EXERCISE BRIEF.
Return only these lines, exactly: the one containing "is a micrograph" and every line after it in the listing.

RECORDED DATA.
______________________________

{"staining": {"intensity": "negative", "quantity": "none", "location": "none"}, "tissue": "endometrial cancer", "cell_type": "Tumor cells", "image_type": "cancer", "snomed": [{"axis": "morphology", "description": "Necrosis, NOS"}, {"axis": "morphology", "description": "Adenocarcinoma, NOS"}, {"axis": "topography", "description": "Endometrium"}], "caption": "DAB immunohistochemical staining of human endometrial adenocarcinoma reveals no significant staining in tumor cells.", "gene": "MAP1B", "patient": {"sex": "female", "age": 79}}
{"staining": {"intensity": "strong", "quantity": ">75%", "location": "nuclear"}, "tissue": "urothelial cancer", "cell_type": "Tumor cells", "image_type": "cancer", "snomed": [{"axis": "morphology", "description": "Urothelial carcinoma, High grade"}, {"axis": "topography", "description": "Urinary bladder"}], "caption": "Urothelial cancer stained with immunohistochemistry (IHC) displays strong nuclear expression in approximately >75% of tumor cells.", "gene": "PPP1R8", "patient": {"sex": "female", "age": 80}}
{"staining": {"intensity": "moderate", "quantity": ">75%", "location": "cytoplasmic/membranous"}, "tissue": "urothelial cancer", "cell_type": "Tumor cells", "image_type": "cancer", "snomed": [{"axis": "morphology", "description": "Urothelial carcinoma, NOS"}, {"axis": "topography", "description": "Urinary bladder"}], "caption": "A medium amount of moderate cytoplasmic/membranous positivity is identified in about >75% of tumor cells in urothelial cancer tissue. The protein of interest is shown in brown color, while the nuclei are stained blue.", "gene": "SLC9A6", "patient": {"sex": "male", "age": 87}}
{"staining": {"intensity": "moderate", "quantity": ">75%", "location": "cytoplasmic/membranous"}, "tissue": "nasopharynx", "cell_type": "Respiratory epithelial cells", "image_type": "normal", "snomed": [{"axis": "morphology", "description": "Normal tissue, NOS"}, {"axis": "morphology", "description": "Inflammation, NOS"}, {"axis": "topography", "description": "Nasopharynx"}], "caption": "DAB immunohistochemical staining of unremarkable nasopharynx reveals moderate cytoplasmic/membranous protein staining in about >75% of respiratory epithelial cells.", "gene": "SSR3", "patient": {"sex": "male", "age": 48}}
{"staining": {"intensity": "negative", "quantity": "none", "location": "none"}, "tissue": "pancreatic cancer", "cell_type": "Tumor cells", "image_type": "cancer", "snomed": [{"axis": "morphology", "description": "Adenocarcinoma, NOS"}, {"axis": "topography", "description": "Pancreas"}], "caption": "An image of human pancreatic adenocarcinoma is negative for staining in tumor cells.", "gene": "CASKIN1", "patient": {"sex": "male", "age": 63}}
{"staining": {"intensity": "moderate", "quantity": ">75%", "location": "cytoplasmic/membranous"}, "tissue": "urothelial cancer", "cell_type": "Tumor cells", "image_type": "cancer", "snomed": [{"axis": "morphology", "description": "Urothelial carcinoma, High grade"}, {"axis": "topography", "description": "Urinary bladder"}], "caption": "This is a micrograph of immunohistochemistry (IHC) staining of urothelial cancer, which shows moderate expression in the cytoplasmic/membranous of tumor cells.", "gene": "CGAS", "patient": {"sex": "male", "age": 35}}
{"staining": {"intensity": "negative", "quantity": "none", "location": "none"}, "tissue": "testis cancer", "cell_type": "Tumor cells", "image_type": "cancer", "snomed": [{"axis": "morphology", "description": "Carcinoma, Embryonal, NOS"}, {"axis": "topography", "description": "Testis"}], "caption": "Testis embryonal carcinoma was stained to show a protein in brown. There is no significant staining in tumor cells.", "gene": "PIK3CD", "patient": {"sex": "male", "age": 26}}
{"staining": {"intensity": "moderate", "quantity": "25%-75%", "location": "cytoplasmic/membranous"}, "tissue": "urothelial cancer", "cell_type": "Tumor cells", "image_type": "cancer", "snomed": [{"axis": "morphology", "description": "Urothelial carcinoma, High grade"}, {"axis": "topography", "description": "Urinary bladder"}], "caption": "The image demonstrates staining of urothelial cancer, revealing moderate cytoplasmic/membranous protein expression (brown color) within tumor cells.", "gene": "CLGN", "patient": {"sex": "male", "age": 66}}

______________________________

TASK SOLUTION.
{"staining": {"intensity": "moderate", "quantity": ">75%", "location": "cytoplasmic/membranous"}, "tissue": "urothelial cancer", "cell_type": "Tumor cells", "image_type": "cancer", "snomed": [{"axis": "morphology", "description": "Urothelial carcinoma, High grade"}, {"axis": "topography", "description": "Urinary bladder"}], "caption": "This is a micrograph of immunohistochemistry (IHC) staining of urothelial cancer, which shows moderate expression in the cytoplasmic/membranous of tumor cells.", "gene": "CGAS", "patient": {"sex": "male", "age": 35}}
{"staining": {"intensity": "negative", "quantity": "none", "location": "none"}, "tissue": "testis cancer", "cell_type": "Tumor cells", "image_type": "cancer", "snomed": [{"axis": "morphology", "description": "Carcinoma, Embryonal, NOS"}, {"axis": "topography", "description": "Testis"}], "caption": "Testis embryonal carcinoma was stained to show a protein in brown. There is no significant staining in tumor cells.", "gene": "PIK3CD", "patient": {"sex": "male", "age": 26}}
{"staining": {"intensity": "moderate", "quantity": "25%-75%", "location": "cytoplasmic/membranous"}, "tissue": "urothelial cancer", "cell_type": "Tumor cells", "image_type": "cancer", "snomed": [{"axis": "morphology", "description": "Urothelial carcinoma, High grade"}, {"axis": "topography", "description": "Urinary bladder"}], "caption": "The image demonstrates staining of urothelial cancer, revealing moderate cytoplasmic/membranous protein expression (brown color) within tumor cells.", "gene": "CLGN", "patient": {"sex": "male", "age": 66}}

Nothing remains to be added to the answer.